Situation: Current codebase doesn't follow constitution

Response: Don't change constitution to match code. Instead:

  1. Document violations in .wrangler/ROADMAP__NEXT_STEPS.md under Technical Debt
  2. Create issues to fix violations
  3. Mark with constitutional-violation label
  4. Prioritize based on severity

User Wants Abstract Philosophy

Situation: User writes beautiful but vague principles

Response: "This is inspiring, but we need concrete criteria. Let me ask questions to make this checkable..."
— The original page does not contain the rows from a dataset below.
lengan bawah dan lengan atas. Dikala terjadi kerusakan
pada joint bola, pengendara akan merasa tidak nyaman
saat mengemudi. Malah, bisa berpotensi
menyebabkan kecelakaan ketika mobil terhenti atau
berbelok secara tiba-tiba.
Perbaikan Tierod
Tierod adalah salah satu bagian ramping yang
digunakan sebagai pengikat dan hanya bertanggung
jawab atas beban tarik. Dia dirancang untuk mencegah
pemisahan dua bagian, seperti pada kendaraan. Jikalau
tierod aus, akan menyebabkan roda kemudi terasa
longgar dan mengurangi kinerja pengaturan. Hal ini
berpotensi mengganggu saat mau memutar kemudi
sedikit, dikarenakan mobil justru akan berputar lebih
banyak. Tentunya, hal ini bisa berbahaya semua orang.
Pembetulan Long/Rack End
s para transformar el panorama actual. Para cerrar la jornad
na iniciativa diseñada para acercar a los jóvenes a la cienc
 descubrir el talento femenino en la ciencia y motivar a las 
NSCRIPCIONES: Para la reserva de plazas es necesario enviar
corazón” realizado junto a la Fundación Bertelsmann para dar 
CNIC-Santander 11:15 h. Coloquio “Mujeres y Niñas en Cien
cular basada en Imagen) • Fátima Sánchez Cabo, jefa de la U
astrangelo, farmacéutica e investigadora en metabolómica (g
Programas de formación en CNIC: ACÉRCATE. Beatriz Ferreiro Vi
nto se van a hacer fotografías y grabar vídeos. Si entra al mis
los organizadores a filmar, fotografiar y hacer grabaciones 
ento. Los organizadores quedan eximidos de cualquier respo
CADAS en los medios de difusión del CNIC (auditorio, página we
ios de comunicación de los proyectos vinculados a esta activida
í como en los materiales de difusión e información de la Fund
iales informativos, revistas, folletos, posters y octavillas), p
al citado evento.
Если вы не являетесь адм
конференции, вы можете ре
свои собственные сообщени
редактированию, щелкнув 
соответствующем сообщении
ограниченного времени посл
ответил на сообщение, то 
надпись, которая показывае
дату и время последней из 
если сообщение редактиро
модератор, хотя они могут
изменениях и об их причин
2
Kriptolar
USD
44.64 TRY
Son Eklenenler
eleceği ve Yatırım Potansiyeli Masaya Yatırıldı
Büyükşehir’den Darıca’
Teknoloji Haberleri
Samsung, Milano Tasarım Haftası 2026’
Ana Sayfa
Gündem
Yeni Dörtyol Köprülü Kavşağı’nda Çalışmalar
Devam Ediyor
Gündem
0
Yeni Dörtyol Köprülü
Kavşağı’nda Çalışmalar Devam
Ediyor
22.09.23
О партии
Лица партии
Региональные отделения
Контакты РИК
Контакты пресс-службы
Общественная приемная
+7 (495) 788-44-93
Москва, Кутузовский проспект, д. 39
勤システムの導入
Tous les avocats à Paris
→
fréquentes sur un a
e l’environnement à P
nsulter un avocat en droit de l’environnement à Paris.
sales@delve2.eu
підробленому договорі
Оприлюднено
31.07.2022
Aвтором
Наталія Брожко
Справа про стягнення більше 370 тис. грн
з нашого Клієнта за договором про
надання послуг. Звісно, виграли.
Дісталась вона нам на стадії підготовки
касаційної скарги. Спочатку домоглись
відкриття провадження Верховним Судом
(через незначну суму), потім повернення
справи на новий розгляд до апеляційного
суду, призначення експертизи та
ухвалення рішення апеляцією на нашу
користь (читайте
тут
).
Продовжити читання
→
[Run Socratic process to force specificity]

Success Criteria

Constitutional work is complete when:

  • All principles have concrete, measurable criteria
  • Every principle has Good + Bad examples
  • Anti-patterns are explicitly documented
  • No vague quality words without definition
  • Decision framework is clear and unambiguous
  • You and user can independently evaluate features and agree
  • Validation scenarios pass (same conclusions)
  • All conflicting principles resolved
  • Amendment process is documented
  • Version history is tracked

Related Skills

  • initialize-governance - For setting up full governance framework (includes constitution creation)
  • check-constitutional-alignment - For verifying features against constitution
  • verify-governance - For checking constitution file integrity
  • brainstorming - For helping user develop initial principle ideas

Remember

Your superpower is Socratic questioning to eliminate ambiguity. Don't accept vague principles. Keep asking "How would we know?" and "Can you give me an example?" until the principle is concrete enough that any AI could apply it consistently.

The goal: You and the user should be "of one mind" because the constitution is so clear that no interpretation is needed.